When the front surface of an anterior tooth – incisor or canine, has a poor appearance it is possible improve the look of the tooth by placing a porcelain veneer.
A veneer is a thin layer of porcelain which mimics the natural appearance of the anterior surface of a tooth, once made it is fixed permanently to the tooth. Porcelain veneers are made by dental technicians; therefore a patient will need two separate appointments in order to complete this course of treatment.
An in surgery equivalent is possible where the veneer is made of composite but this should only be used as a temporary measure due to risk of cairies at the restorations edges and because composite stains easily unlike porcelain.

********************

## TASK SET
1. In the passage on porcelain veneers, why does a patient need two separate appointments for this treatment?
2. Continue the passage on porcelain veneers above, picking up after its final sentence.
The listing is not needed for either task.

## Page images and extracted text
********************

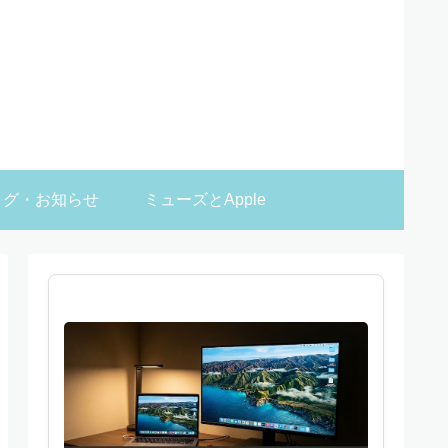
ログ・お知らせ
ミューズとApple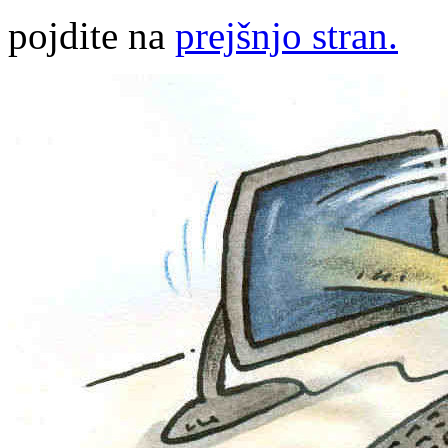
pojdite na
prejšnjo stran.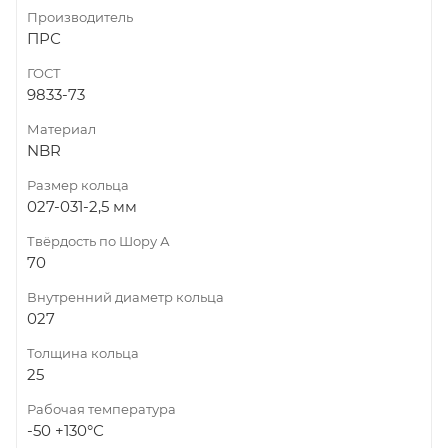
Производитель
ПРС
ГОСТ
9833-73
Материал
NBR
Размер кольца
027-031-2,5 мм
Твёрдость по Шору А
70
Внутренний диаметр кольца
027
Толщина кольца
25
Рабочая температура
-50 +130°С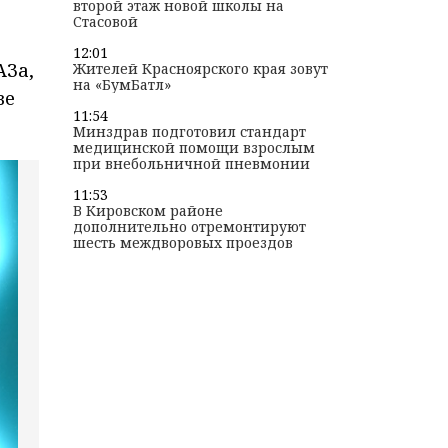
второй этаж новой школы на
Стасовой
12:01
АЗа,
Жителей Красноярского края зовут
на «БумБатл»
ве
11:54
Минздрав подготовил стандарт
медицинской помощи взрослым
при внебольничной пневмонии
11:53
В Кировском районе
дополнительно отремонтируют
шесть междворовых проездов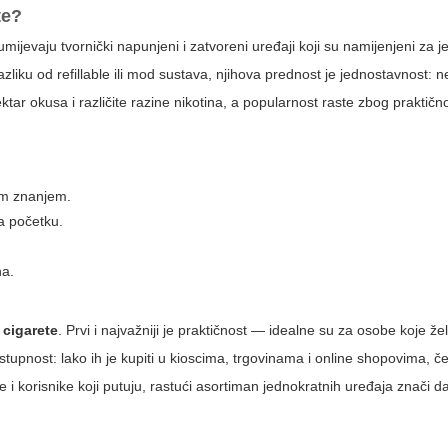
te?
ijevaju tvornički napunjeni i zatvoreni uređaji koji su namijenjeni za 
azliku od refillable ili mod sustava, njihova prednost je jednostavnost: 
tar okusa i različite razine nikotina, a popularnost raste zbog praktično
im znanjem.
a početku.
na.
 cigarete
. Prvi i najvažniji je praktičnost — idealne su za osobe koje ž
stupnost: lako ih je kupiti u kioscima, trgovinama i online shopovima, č
 korisnike koji putuju, rastući asortiman jednokratnih uređaja znači da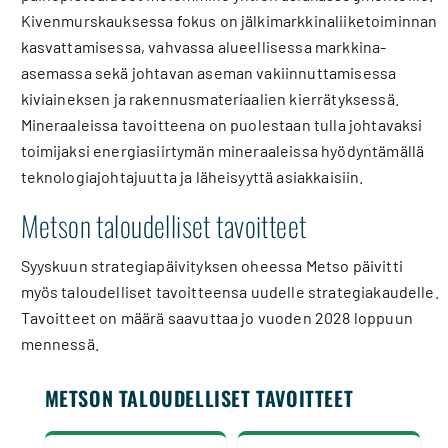
Kivenmurskauksessa fokus on jälkimarkkinaliiketoiminnan
kasvattamisessa, vahvassa alueellisessa markkina-
asemassa sekä johtavan aseman vakiinnuttamisessa
kiviaineksen ja rakennusmateriaalien kierrätyksessä.
Mineraaleissa tavoitteena on puolestaan tulla johtavaksi
toimijaksi energiasiirtymän mineraaleissa hyödyntämällä
teknologiajohtajuutta ja läheisyyttä asiakkaisiin.
Metson taloudelliset tavoitteet
Syyskuun strategiapäivityksen oheessa Metso päivitti
myös taloudelliset tavoitteensa uudelle strategiakaudelle.
Tavoitteet on määrä saavuttaa jo vuoden 2028 loppuun
mennessä.
METSON TALOUDELLISET TAVOITTEET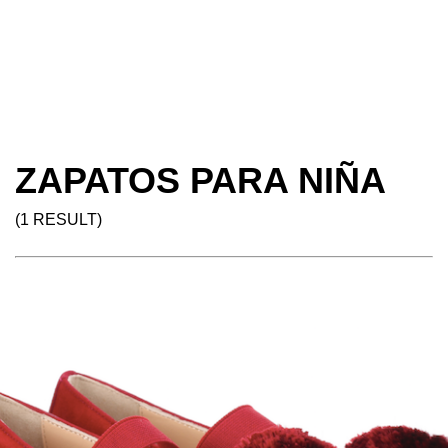
ZAPATOS PARA NIÑA
(1 RESULT)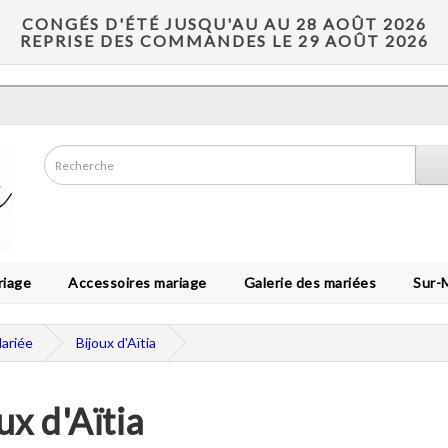
CONGÉS D'ÉTÉ JUSQU'AU AU 28 AOÛT 2026
REPRISE DES COMMANDES LE 29 AOÛT 2026
riage
Accessoires mariage
Galerie des mariées
Sur-
Mariée
Bijoux d'Aïtia
ux d'Aïtia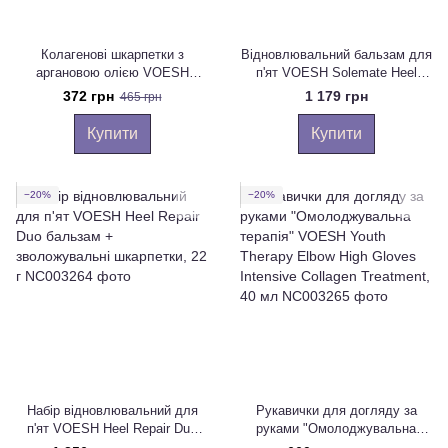
Колагенові шкарпетки з
Відновлювальний бальзам для
аргановою олією VOESH
п'ят VOESH Solemate Heel
Collagen Socks with Argan Oil +
Repair Balm, 22 г
372 грн
1 179 грн
465 грн
Floral Extracts, 1 шт, 16 мл
Купити
Купити
−20%
−20%
Набір відновлювальний для
Рукавички для догляду за
п'ят VOESH Heel Repair Duo
руками "Омолоджувальна
бальзам + зволожувальні
терапія" VOESH Youth Therapy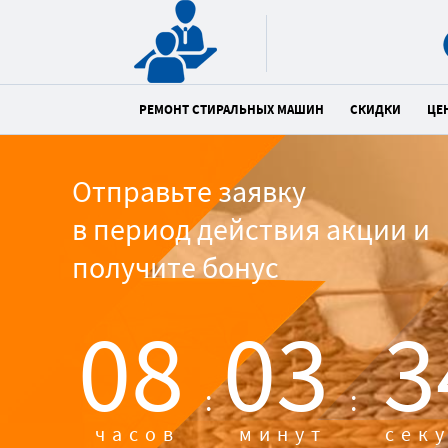
РЕМОНТ СТИРАЛЬНЫХ МАШИН
СКИДКИ
ЦЕ
Отправьте заявку
в период действия акции и
получите бонус
08
03
3
:
:
часов
минут
сек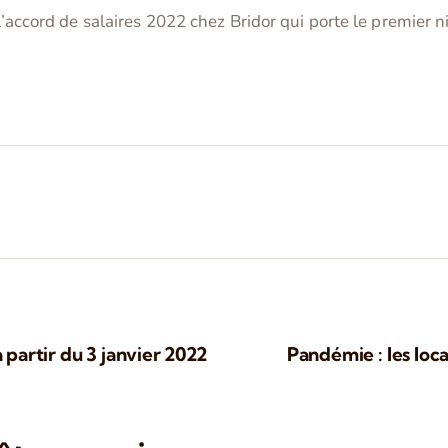
e l’accord de salaires 2022 chez Bridor qui porte le premie
à partir du 3 janvier 2022
Pandémie : les loc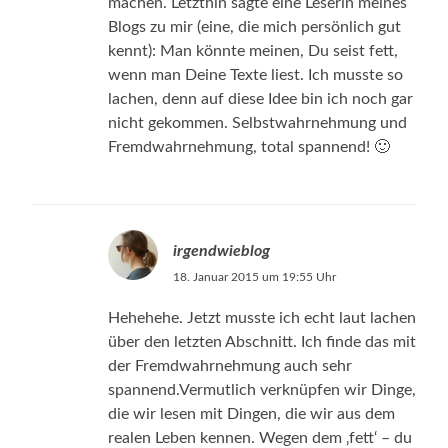
machen. Letzthin sagte eine Leserin meines
Blogs zu mir (eine, die mich persönlich gut
kennt): Man könnte meinen, Du seist fett,
wenn man Deine Texte liest. Ich musste so
lachen, denn auf diese Idee bin ich noch gar
nicht gekommen. Selbstwahrnehmung und
Fremdwahrnehmung, total spannend! 🙂
irgendwieblog
18. Januar 2015 um 19:55 Uhr
Hehehehe. Jetzt musste ich echt laut lachen
über den letzten Abschnitt. Ich finde das mit
der Fremdwahrnehmung auch sehr
spannend.Vermutlich verknüpfen wir Dinge,
die wir lesen mit Dingen, die wir aus dem
realen Leben kennen. Wegen dem ‚fett‘ – du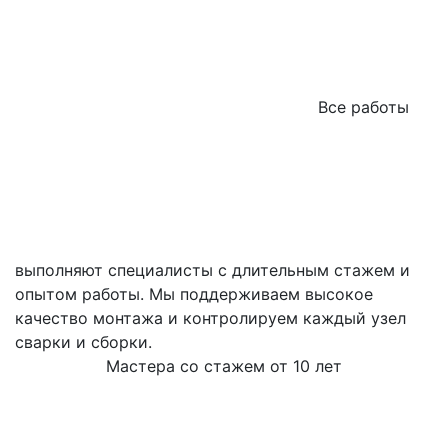
Все работы
выполняют специалисты с длительным стажем и
опытом работы. Мы поддерживаем высокое
качество монтажа и контролируем каждый узел
сварки и сборки.
Мастера со стажем от 10 лет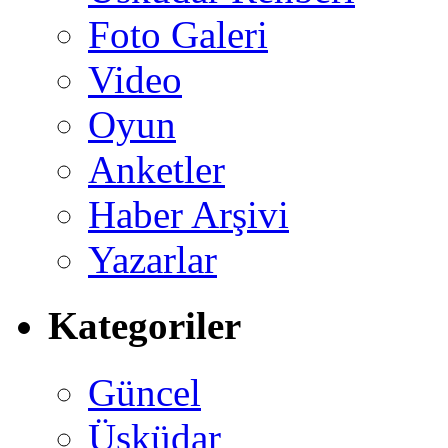
Foto Galeri
Video
Oyun
Anketler
Haber Arşivi
Yazarlar
Kategoriler
Güncel
Üsküdar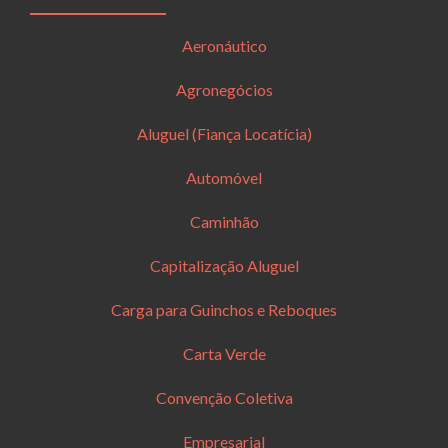
Aeronáutico
Agronegócios
Aluguel (Fiança Locatícia)
Automóvel
Caminhão
Capitalização Aluguel
Carga para Guinchos e Reboques
Carta Verde
Convenção Coletiva
Empresarial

********************

## RESULTS FOR THE EXERCISE
1. Porcelain veneers are made by dental technicians.

2.
The occlusion of a patients teeth must be carefully considered before deciding that veneers are a suitable form of treatment, for example if the patient has a class III bite (where lower incisors sit in front of upper incisors), or if the incisors meet edge to edge, then a veneer is unlikely to be successful. Veneers are reasonably strong, once cemented in place if;
- they are placed on appropriate teeth
- are well -made
- are a good fit
However, they cannot withstand particularly heavy forces like crowns can, they can fracture or become separated from the tooth if used in inappropriate circumstances.
Only a small amount of tooth tissue is removed during a veneer preparation, so it is a fairly conservative course of treatment which can have fantastic results.